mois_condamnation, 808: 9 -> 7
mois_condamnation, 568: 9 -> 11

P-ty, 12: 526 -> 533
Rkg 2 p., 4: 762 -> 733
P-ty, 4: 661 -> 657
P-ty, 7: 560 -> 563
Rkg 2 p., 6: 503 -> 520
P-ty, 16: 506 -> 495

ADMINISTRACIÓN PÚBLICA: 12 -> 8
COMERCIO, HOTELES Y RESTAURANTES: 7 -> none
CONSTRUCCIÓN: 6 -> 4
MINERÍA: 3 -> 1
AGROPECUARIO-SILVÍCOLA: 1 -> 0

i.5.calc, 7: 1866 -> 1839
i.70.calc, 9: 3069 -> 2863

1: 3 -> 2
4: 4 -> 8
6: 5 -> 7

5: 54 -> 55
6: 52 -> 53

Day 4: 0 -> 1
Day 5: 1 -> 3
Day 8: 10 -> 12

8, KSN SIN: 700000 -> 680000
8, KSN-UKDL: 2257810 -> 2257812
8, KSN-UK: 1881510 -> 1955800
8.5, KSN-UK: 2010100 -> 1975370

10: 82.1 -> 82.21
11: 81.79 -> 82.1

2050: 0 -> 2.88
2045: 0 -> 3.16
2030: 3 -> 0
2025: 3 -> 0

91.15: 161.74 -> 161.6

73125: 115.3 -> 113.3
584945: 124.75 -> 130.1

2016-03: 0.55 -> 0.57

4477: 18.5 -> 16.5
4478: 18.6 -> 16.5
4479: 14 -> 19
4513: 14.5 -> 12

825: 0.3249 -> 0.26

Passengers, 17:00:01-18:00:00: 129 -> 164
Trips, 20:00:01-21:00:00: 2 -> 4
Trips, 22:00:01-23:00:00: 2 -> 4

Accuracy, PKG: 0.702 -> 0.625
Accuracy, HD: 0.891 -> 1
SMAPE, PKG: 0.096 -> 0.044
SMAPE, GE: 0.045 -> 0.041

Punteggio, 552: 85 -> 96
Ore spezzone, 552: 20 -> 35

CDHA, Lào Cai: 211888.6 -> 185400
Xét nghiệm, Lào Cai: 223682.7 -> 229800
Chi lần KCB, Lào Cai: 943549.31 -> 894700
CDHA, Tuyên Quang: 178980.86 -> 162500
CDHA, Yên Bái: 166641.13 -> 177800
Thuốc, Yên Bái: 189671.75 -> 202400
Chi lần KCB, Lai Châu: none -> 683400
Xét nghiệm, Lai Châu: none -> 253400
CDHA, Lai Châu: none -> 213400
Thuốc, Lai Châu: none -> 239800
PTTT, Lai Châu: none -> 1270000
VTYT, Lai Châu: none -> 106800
= = = = = = =
The task: Retype, exactly as written, each line from the one that has "Day 8: 10 -> 12" to the bottom of the entries above, and include both of those lines.

Written answer:
Day 8: 10 -> 12

8, KSN SIN: 700000 -> 680000
8, KSN-UKDL: 2257810 -> 2257812
8, KSN-UK: 1881510 -> 1955800
8.5, KSN-UK: 2010100 -> 1975370

10: 82.1 -> 82.21
11: 81.79 -> 82.1

2050: 0 -> 2.88
2045: 0 -> 3.16
2030: 3 -> 0
2025: 3 -> 0

91.15: 161.74 -> 161.6

73125: 115.3 -> 113.3
584945: 124.75 -> 130.1

2016-03: 0.55 -> 0.57

4477: 18.5 -> 16.5
4478: 18.6 -> 16.5
4479: 14 -> 19
4513: 14.5 -> 12

825: 0.3249 -> 0.26

Passengers, 17:00:01-18:00:00: 129 -> 164
Trips, 20:00:01-21:00:00: 2 -> 4
Trips, 22:00:01-23:00:00: 2 -> 4

Accuracy, PKG: 0.702 -> 0.625
Accuracy, HD: 0.891 -> 1
SMAPE, PKG: 0.096 -> 0.044
SMAPE, GE: 0.045 -> 0.041

Punteggio, 552: 85 -> 96
Ore spezzone, 552: 20 -> 35

CDHA, Lào Cai: 211888.6 -> 185400
Xét nghiệm, Lào Cai: 223682.7 -> 229800
Chi lần KCB, Lào Cai: 943549.31 -> 894700
CDHA, Tuyên Quang: 178980.86 -> 162500
CDHA, Yên Bái: 166641.13 -> 177800
Thuốc, Yên Bái: 189671.75 -> 202400
Chi lần KCB, Lai Châu: none -> 683400
Xét nghiệm, Lai Châu: none -> 253400
CDHA, Lai Châu: none -> 213400
Thuốc, Lai Châu: none -> 239800
PTTT, Lai Châu: none -> 1270000
VTYT, Lai Châu: none -> 106800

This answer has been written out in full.